Not surprisingly, the public has reacted to the soaring level of council tax. The talk is of capping, reviews and alternatives, but there were no demonstrators and no martyrs in court when the band D council tax was £689. It is not the tax that prompted the public backlash, but Labour's turning of council tax into another stealth tax—increasing it by the equivalent of 3 per cent. on income tax.

Alongside the additional pressures next year, we have hanging over us like the sword of Damocles the £340 million extra provided this year, which the Government have said that they will not consolidate into the baseline for 2005–06. That is the equivalent of an £18.70 band D increase in council tax next year—more than 1.5 per cent. before anyone has spent a single extra penny.

To conclude, and as we approach the local elections, perhaps the worst aspect of all this is the undermining of the transparency and accountability of local government. It is the so-called environmental protection and cultural services block—it has no single Minister to defend it, but has many local discretionary services within it—that always takes the hit and absorbs the cuts in local services, as local priorities have to give way to the central Government's agenda.

The council tax payer sees soaring bills, but at the same time experiences cuts in the services that are most important to him and his family.

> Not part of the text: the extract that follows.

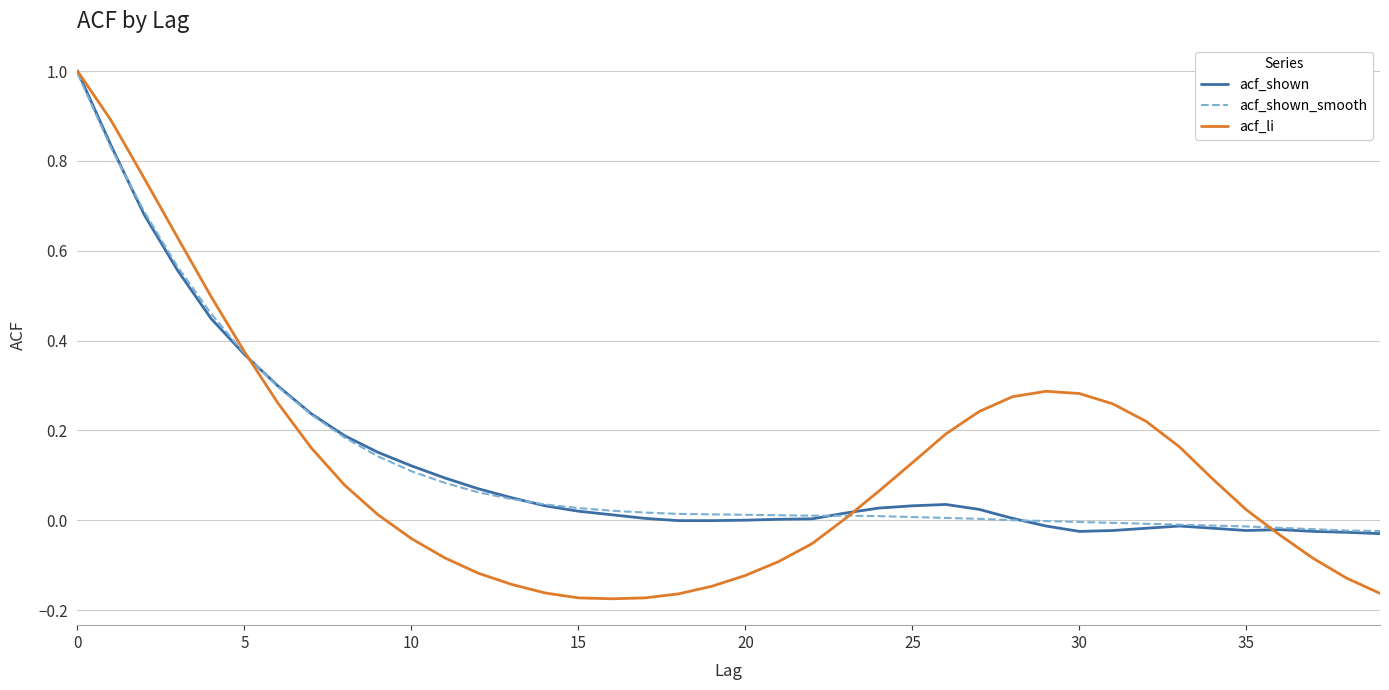

What are all the series names shown in the legend?

acf_shown, acf_shown_smooth, acf_li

With the deluge of new responsibilities and burdens set to continue, with ring-fencing remaining a significant factor and with a capping regime in place, there is simply nothing that he can do about it, other than go to the ballot box on 10 June and send a clear and unequivocal message that local council tax payers have had enough of the torrent of burdens and bureaucracy that this meddling, interfering, bureaucratic Government are imposing on our local authorities.